By Jill Schwab and Tom Hendrich
“Cultural competence” is an oft-cited, oft-misunderstood concept. Simply put, a culturally competent system recognizes the vast diversity in health beliefs and behaviors, disease prevalence and incidence, and treatment outcomes for different populations. Increasingly complex facets of diversity present an opportunity for medical schools and teaching hospitals to leverage cultural competence as a strategic opportunity to enhance clinical care.
A landmark study of cultural competence by Betancourt, et. Al., in 2003 included this definition:
A “culturally competent” health care system is one that “acknowledges and incorporates—at all levels—the importance of culture, assessment of cross-cultural relations, vigilance toward the dynamics that result from cultural differences, expansion of cultural knowledge, and adaptation of services to meet culturally unique needs.”
Why does cultural competence matter? Don’t physicians practice medicine by focusing on clinical data, the presentation of symptoms, the analysis of facts? Yes, but practicing medicine means interfacing with the whole person in context with family, community, culture, and heritage. Cultural competence takes individual and socio-cultural factors into account in patient care.
The picture will only become more complex. By 2050, estimates indicate 90 percent of US population growth will come from minorities. Minorities are now a majority in 48 of the largest 100 cities and in five states, including California, Florida, and Texas.
With this increasingly diverse population, we see great disparities in standards of care. When the standards of care are analyzed for whites and minorities, minorities receive lower-quality health care than whites–even when insurance, income, age, and severity of condition are comparable. Why do such disparities exist, especially when physicians do their best to provide the best standard of care for patients based upon their need and situation?
Answers may lie in common misunderstandings that develop when working with patients whose background, experience, and even language are different from the physician’s. Although we can accurately assess the needs of a patient when language is a barrier by using interpreter services, navigating cultural differences can be much more challenging. How do we work with patients whose culture is skeptical about traditional medicine? How do we navigate informed-consent issues? “Working with patients of different backgrounds” is perceived as race, religion, and culture, but cultural competence extends to broader cultural differences.
When we evaluate the potential cultural competence impact for a broad number of patients, it’s easy to understand why challenges exist in providing an equal standard of care for all. How can physicians better provide an equal standard of care for all patients regardless of cultural background?
Two ways: First, make a habit of noticing and inquiring about cultural differences. When we open our minds to perceiving things in new ways, we learn new ways that patients may perceive their worlds. Second, learn about the opportunities that cultural differences can present. Educational offerings exist for building cultural competence, and how physicians can best treat patients from cultural backgrounds that differ from their own.

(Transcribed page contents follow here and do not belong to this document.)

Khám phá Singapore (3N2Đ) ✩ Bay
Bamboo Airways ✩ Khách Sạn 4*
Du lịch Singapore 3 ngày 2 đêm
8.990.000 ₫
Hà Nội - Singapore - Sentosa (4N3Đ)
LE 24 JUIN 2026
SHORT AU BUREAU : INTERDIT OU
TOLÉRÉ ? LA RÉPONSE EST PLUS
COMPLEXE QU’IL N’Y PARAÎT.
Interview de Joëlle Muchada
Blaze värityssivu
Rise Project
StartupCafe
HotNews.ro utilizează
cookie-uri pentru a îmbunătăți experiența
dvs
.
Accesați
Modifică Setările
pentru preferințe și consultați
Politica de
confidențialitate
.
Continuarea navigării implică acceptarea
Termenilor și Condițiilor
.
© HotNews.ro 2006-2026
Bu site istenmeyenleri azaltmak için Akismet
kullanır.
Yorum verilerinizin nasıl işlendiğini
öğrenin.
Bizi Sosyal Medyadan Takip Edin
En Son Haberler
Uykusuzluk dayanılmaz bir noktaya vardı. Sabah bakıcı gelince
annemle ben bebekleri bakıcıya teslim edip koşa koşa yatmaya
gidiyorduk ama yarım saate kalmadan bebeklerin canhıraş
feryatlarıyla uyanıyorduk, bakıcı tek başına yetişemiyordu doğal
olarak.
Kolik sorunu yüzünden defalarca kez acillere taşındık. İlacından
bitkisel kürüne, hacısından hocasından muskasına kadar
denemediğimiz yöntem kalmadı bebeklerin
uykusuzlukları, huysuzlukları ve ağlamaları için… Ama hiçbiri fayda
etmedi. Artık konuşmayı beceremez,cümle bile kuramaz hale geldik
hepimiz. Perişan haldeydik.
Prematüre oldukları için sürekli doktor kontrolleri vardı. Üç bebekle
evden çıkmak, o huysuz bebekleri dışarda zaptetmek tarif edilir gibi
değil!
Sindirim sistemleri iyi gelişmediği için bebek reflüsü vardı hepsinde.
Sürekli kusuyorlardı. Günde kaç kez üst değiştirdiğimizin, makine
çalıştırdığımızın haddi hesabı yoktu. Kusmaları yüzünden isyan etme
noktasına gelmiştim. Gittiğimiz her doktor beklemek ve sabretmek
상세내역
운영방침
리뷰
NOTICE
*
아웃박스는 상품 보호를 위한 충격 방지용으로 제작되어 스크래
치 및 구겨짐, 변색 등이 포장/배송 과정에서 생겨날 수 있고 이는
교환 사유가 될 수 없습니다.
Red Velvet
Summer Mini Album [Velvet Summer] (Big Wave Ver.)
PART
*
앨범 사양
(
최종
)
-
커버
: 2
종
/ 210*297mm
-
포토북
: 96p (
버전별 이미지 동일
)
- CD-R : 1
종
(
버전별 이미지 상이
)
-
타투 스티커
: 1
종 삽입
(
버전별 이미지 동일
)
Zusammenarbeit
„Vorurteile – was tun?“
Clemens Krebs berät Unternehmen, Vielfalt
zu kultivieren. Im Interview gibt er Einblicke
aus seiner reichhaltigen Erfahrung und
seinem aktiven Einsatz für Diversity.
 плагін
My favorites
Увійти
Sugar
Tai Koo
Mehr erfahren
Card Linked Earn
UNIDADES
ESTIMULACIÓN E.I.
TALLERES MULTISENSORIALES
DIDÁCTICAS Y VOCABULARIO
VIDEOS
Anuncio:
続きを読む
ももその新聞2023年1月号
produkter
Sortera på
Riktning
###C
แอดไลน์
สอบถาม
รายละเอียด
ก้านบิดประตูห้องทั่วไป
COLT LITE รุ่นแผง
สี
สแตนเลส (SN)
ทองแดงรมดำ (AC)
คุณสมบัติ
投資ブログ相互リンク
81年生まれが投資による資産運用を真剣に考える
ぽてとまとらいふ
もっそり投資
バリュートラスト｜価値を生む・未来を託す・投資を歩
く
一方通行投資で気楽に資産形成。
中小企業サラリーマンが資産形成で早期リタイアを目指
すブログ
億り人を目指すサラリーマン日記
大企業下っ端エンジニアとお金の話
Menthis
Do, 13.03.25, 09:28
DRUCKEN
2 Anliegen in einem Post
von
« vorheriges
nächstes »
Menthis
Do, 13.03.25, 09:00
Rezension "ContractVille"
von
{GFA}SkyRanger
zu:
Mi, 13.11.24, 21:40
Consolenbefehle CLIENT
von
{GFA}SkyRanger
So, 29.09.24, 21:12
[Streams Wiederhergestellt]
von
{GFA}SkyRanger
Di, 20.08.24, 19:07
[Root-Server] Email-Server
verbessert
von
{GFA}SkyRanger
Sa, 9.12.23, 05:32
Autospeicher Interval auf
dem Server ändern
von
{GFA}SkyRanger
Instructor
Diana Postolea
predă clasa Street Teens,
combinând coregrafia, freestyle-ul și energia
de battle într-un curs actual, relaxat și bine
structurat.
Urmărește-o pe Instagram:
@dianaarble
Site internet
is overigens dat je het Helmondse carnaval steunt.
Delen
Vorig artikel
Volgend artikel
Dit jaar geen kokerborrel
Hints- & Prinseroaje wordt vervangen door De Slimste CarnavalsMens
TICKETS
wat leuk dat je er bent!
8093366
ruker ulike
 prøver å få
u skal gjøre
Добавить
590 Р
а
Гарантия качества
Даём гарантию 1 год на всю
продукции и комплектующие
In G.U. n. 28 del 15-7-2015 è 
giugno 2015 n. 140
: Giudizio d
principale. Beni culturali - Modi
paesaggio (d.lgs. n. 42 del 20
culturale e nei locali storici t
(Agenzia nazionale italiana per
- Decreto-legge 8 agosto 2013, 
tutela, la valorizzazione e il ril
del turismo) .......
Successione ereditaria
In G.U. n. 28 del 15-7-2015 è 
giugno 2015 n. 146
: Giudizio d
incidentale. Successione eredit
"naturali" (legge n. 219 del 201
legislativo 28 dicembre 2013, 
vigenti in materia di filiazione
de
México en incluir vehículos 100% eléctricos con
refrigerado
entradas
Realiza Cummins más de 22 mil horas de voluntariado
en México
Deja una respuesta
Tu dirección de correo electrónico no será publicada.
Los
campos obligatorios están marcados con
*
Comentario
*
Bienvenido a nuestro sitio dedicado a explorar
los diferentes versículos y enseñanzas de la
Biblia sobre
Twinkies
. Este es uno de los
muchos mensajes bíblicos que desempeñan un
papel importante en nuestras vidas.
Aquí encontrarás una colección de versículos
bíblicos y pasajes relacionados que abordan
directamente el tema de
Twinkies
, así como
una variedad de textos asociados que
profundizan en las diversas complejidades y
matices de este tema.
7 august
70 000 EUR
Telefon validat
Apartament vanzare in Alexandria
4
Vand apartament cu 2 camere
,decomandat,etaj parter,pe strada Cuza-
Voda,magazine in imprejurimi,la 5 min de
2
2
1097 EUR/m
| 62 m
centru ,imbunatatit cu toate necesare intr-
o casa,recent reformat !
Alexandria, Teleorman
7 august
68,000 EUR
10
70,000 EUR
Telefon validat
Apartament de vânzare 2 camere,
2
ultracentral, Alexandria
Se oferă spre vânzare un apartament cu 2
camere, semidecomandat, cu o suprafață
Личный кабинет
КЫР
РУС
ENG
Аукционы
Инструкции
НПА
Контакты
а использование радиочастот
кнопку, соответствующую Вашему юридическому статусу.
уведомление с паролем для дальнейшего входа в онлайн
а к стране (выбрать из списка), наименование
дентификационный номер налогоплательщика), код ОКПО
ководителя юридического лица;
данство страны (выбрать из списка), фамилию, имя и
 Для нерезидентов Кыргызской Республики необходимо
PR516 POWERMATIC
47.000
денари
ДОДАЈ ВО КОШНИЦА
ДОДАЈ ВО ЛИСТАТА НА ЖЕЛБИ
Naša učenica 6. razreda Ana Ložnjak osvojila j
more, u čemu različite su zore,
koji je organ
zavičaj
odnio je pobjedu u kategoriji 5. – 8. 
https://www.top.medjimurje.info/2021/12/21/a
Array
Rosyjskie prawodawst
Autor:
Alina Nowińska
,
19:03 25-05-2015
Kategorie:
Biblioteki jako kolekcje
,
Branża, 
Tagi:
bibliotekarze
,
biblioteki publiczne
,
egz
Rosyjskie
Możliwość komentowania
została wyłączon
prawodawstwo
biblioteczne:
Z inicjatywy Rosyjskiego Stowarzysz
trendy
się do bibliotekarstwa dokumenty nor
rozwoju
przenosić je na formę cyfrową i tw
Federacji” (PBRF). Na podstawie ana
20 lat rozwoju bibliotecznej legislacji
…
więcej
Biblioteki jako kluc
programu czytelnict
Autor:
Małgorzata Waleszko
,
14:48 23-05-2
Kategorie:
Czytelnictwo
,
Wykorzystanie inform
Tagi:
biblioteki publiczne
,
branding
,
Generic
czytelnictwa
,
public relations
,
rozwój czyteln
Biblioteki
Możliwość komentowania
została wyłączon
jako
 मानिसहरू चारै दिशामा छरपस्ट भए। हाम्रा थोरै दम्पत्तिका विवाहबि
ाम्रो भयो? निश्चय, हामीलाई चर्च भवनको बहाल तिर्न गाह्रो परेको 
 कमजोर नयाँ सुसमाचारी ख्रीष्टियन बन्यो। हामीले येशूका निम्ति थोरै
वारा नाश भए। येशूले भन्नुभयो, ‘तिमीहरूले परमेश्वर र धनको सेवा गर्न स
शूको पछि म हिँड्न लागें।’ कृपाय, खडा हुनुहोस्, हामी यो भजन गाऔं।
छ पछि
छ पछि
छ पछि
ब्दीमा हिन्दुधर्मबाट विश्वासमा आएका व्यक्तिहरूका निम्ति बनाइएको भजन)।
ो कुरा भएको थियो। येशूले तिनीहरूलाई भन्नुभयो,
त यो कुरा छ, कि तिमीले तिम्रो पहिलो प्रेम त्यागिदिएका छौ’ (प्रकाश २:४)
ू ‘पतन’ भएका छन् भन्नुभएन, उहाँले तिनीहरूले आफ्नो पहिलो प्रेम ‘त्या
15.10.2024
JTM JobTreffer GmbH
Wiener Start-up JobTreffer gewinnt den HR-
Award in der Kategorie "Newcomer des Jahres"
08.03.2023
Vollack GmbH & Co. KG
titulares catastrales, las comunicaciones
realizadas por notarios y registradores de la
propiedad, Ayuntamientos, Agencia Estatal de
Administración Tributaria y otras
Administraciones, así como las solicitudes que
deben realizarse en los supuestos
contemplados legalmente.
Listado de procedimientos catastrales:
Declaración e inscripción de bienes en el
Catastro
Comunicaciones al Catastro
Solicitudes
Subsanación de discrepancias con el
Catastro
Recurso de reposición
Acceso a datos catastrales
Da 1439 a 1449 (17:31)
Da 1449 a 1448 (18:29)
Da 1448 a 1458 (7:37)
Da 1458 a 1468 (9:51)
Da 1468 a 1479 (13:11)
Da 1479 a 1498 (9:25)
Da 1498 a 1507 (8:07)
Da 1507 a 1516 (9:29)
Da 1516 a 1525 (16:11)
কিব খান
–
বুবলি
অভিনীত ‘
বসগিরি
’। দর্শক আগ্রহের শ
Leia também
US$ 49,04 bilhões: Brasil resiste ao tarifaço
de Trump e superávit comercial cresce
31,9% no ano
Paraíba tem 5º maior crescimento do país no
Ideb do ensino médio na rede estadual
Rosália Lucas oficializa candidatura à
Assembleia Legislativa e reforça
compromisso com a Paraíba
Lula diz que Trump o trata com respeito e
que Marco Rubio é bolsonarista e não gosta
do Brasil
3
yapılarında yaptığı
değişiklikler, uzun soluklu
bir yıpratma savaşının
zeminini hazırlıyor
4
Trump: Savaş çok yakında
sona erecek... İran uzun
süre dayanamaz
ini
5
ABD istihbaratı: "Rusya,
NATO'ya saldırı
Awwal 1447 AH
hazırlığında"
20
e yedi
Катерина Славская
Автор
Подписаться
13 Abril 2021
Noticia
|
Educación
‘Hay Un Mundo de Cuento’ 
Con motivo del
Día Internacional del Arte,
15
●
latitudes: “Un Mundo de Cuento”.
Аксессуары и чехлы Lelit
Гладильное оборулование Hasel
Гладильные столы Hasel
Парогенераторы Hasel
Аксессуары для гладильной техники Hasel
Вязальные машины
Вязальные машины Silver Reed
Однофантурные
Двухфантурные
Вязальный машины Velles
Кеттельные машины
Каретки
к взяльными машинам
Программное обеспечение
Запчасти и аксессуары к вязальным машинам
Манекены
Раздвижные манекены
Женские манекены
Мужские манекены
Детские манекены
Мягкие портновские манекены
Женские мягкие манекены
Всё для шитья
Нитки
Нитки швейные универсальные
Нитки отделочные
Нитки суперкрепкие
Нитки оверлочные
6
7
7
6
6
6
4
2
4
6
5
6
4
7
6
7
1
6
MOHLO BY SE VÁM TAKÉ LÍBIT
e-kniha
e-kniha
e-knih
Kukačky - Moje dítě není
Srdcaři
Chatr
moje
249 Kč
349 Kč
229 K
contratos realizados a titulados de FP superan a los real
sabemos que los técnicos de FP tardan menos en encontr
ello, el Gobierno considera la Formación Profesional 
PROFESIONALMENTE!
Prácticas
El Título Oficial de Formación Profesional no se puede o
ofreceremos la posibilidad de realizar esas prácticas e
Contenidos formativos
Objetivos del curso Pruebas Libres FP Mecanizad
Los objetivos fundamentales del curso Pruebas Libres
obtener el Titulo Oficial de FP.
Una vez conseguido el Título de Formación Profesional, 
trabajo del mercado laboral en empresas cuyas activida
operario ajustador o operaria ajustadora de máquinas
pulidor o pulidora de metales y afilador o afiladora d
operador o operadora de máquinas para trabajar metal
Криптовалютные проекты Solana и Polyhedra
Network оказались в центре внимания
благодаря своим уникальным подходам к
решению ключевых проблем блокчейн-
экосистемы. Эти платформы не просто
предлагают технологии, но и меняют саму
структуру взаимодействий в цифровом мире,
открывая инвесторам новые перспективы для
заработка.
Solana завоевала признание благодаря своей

Cultural Competence is recognized as a key component of high-quality care at Christiana Care Health System in Wilmington, Delaware. We have acted to incorporate cultural competence and inclusion into both employee education and operations. This includes making the importance of “being inclusive” a piece of the annual operating plan, and conducting a cultural competency “snapshot,” an assessment based on the AMA CAT evaluation tool. Educational programs have bolstered these efforts, raising awareness of and sensitivity to the types of differences, and how appropriately incorporating those differences into the plan of care can augment positive outcomes.